メーカー製のパソコンを購入すれば、段ボール箱から取り出し、適当にケーブルをつなぎ、電源を入れさえすればパソコンは動きだす。最近のものは勝手にインターネットの設定までしてくれるのが珍しくない。もし動かなければ、購入した店に電話を入れて、新品に取り替えてもらうのが普通であろう。

ずいぶん前になるが、パソコン関係のマニュアルを多数書いていた時期があった。そういうとき、メーカーから試作品が持ち込まれ、あちこちに修正が手書きで書き込まれたまとまりのない説明書らしきものを渡され、動作確認しながらマニュアルを作ったものである。マニュアルを作るのだから、もちろんマニュアル片手に操作などありえなくて、渡されたメモを元に、自分で適当に考えて補足しながらマニュアルを書いていくのである。マニュアルを作るための内容確認用のパソコンは試作品なので動作保証などない。正常に動かないことが保証されているだけだった。

売られる製品のパンフレットがかなり早い時期に刷り上がってしまうことがある。まだ動いているはずがないのにあたかも動いているように見せるため、画面はハメコミになっていることも多かった。パンフレットとは大いに違い、自分の目の前で机いっぱいに広がっている試作品を見ると、実際にこんなにコンパクトに収まるのかと不安になった。電子部品がたくさん装着している A4 サイズ位の板が、製品になったときにはキャラメル大の集積回路 1 つになると言われ、理屈では分かっているものの、最初のうちは本当にできるのかなと思ったが、当時でも日本の集積技術は相当のものらしく、そういう点での失敗には一度も遭遇しなかった。

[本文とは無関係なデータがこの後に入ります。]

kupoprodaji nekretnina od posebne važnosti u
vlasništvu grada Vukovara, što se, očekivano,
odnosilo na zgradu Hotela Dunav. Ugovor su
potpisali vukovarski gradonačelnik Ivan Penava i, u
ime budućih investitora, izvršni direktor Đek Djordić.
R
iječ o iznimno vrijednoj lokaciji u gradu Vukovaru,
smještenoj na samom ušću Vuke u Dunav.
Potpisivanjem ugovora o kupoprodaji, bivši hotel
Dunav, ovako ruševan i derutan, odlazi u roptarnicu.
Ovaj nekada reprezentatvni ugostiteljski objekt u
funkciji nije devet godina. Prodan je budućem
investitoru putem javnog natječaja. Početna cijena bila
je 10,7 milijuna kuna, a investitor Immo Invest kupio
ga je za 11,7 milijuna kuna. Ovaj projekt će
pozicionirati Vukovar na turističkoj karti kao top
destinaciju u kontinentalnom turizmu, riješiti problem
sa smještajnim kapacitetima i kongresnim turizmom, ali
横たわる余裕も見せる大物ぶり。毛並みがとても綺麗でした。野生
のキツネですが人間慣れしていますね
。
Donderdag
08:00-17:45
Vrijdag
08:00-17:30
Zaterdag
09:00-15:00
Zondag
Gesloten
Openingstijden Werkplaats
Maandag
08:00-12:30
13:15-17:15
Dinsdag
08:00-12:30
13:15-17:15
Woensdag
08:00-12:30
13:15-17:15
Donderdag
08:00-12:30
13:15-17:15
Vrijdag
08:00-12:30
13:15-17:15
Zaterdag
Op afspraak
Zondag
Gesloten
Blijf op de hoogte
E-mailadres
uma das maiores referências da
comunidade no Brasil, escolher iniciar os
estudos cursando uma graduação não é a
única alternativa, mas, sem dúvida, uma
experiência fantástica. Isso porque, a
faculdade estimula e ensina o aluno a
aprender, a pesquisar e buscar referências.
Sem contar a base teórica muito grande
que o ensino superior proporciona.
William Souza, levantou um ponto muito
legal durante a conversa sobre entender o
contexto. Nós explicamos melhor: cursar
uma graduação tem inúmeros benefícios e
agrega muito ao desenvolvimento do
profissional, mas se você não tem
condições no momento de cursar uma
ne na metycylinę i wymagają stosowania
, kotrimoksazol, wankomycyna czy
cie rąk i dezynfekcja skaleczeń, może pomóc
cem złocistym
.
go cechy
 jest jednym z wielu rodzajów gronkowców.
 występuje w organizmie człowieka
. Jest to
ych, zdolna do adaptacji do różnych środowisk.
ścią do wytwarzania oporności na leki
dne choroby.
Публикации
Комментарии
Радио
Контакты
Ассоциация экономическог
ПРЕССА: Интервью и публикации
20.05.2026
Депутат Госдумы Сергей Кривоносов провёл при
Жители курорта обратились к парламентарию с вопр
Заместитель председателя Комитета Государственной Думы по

不安定な試作品のご機嫌を取りながらマニュアル書きをしていると、どうしても試作品が動かなくなり、自分達ではどうにもならなくなることがしばしばあった。メーカーの担当に電話をして症状を伝え、簡単な場合には直し方を伝授してもらい何とかしたものだが、開発がもう少し進んだということで、次の試作品と交換になることも多かった。しかし、動作が微妙に変って、再確認の作業が発生するのであった。

あるメーカーが初めて液晶を開発し、大胆にもそれをパソコンに組み込んできた。それが、動作確認しながらマニュアルを書いていると、どんどん液晶が見えなくなってくる。点がどんどん潰れて反応しなくなっていくのである。まさに、どんどん死んでいくという悲惨な状況で、これではさすがに作業ができなかった。メーカーに電話すると、「まだ試作品なのでそんなものですが、大丈夫ですよ」と当然のように言われてしまった。やむなく、ときどき液晶を取り替えながらマニュアルを書き続けた。製品になるまでの数ヵ月の間に、液晶製造技術も向上したのか、製品として完成し、販売されてしまった。

こういう作業が多かったので、最初から安定して動く今のパソコンを見ると、何と楽なになったことかと思ってしまう。文章を書いているのに、ドライバーはもちろん、半田ごても当時は必需品だった。